## TASK DIRECTIONS
In the text about Awareness and Maya, what kind of transformation of Awareness is matter said to be?
-- GIVEN TEXT follows --
Maya makes it seem as if Awareness is an object when it is actually the subject. Maya also makes the individual jiva think that it is a unique entity, separate from all other entities and objects. But Jiva is not what it seems either. Jiva is really Awareness—appearing as matter. So, the relationship between the three seemingly separate factors Jiva/jagat, Isvara/Maya (which creates the material world out of Awareness), and pure Awareness—i.e., you –needs to be understood to assimilate the meaning of the location of objects teaching.
You have only experienced the objects that appear to you at any moment and these objects are not separate from the thoughts that make them up. The whole creation, like any object, is only an idea, a thought. When that thought appears in you, the mind imagines the totality of objects by inference, but those objects are never directly experienced. No object can be directly experienced. We can only experience the qualities of an object, not the object itself. All that is directly experienced is you, Awareness. The only issue left to resolve is whether or not Awareness or matter is primary. Which came first? When we use the world ‘first’ we mean which stands alone? Does matter exist prior to Awareness so that we can still have matter without Awareness? No. You cannot separate an object from the Awareness of the object. In other words, objects are not conscious. They do not know themselves or other objects.
Finally, you cannot get something out of nothing. So, if matter depends on Awareness, it must come from Awareness. The effect (matter) is just an apparent transformation of the cause, Awareness. It is not an actual transformation because if it were, Awareness would have lost its limitless nature when it transformed into matter. It would have become limited, bound by time and space.
There are two types of changes that take place with regards to things in form.
-- GIVEN TEXT concluded --
-- DATA EXTRACT follows --
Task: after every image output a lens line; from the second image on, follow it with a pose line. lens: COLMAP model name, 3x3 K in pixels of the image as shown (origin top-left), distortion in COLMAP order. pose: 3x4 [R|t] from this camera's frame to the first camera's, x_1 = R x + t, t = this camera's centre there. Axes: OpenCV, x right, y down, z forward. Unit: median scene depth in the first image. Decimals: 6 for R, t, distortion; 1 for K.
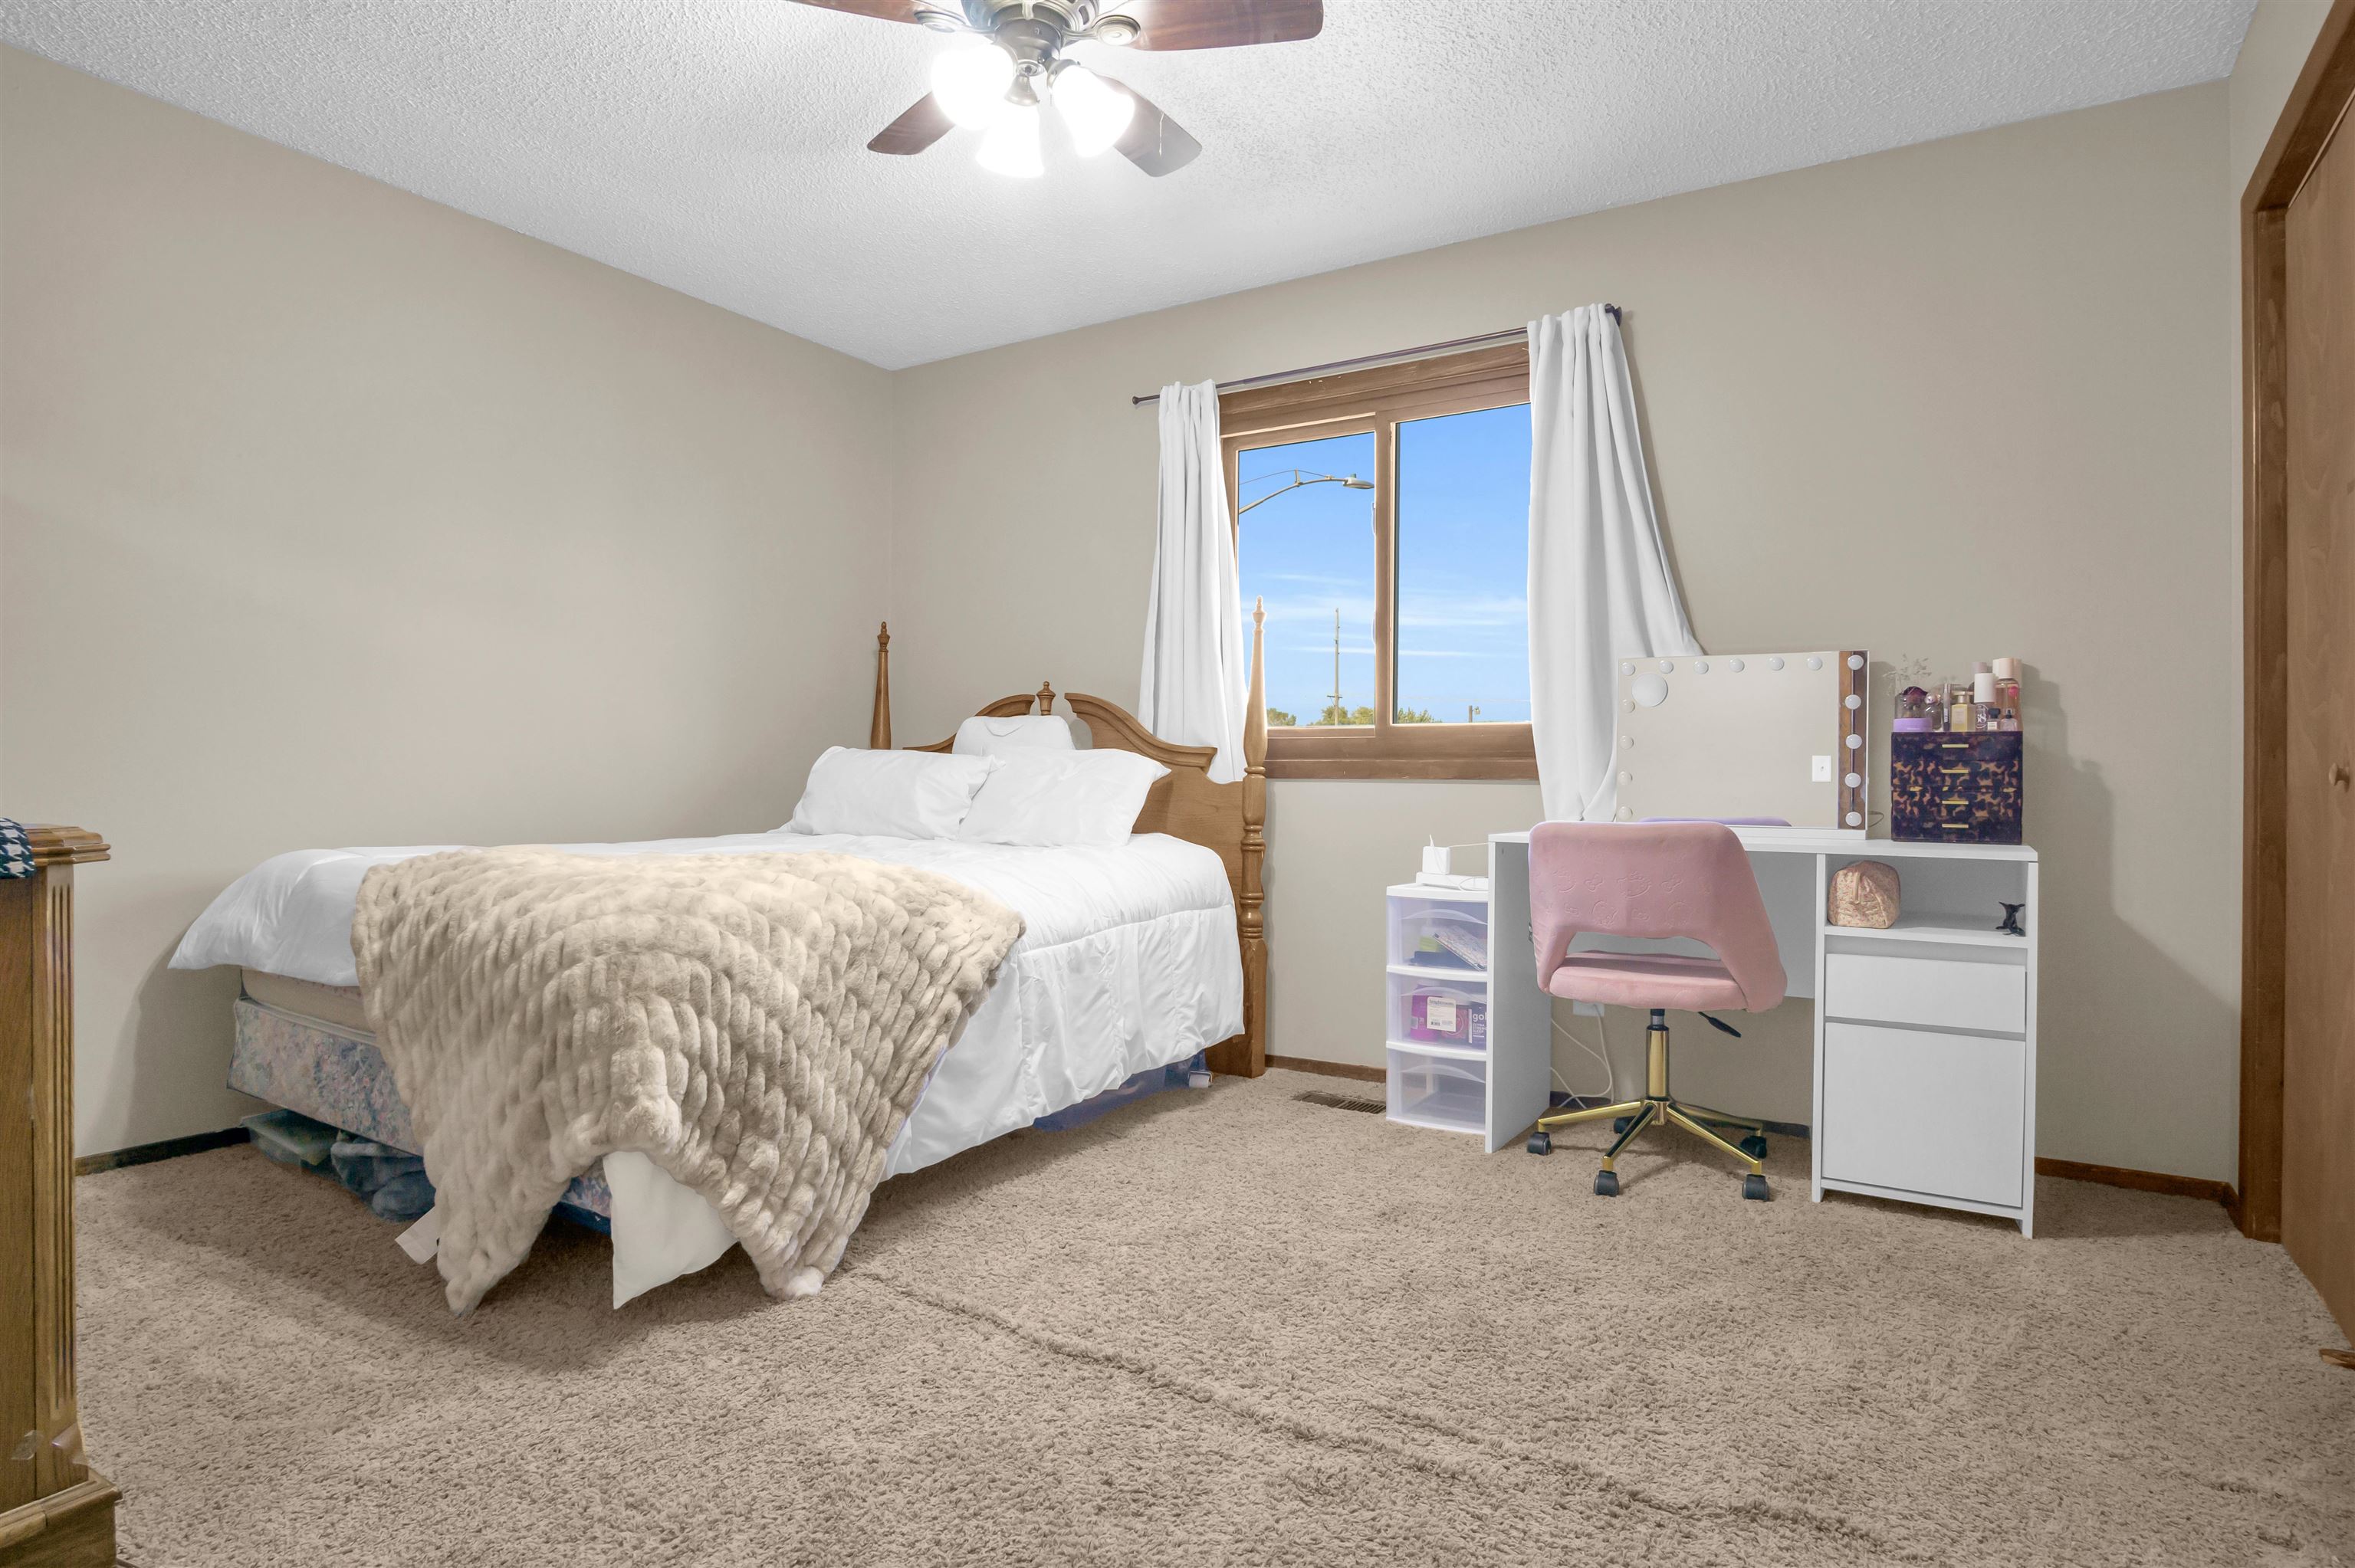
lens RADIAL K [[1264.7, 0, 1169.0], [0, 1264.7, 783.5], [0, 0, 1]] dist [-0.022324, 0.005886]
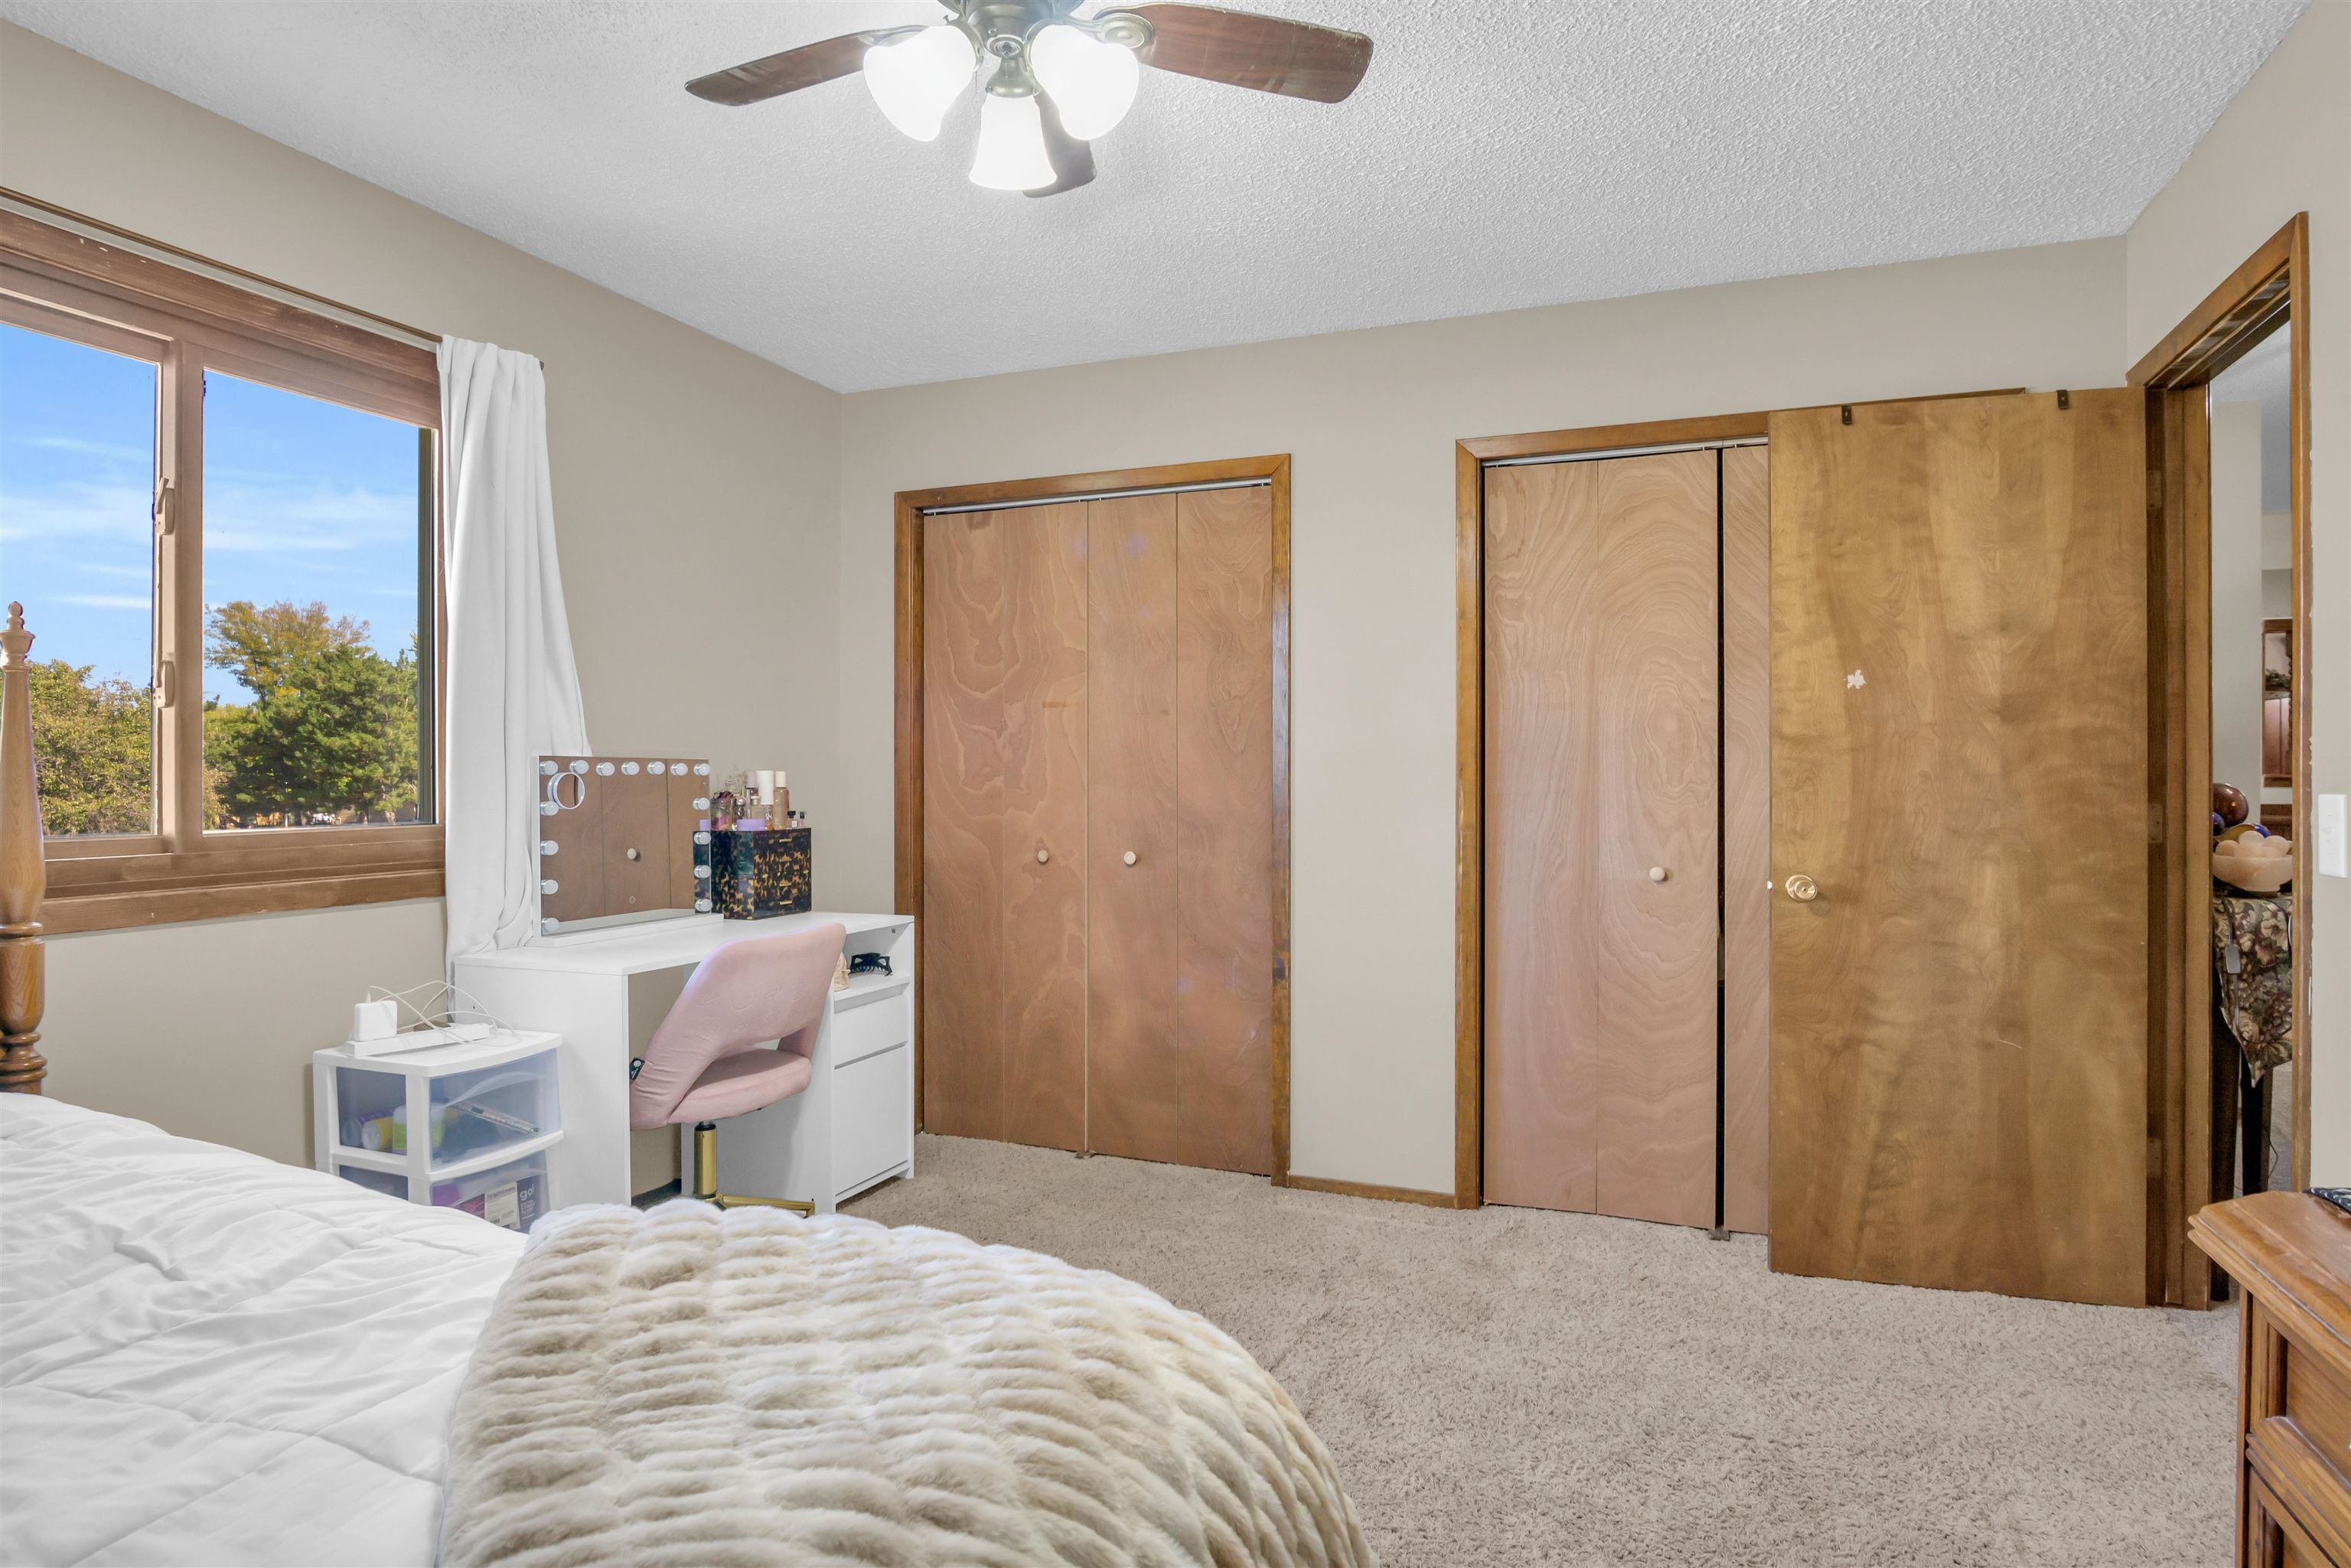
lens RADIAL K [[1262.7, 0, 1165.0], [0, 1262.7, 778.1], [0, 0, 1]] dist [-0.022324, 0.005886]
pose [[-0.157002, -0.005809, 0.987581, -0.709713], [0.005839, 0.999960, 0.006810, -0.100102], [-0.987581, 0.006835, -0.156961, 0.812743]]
-- DATA EXTRACT concluded --
## EXPECTED OUTPUT
An apparent transformation of its cause, Awareness, not an actual one.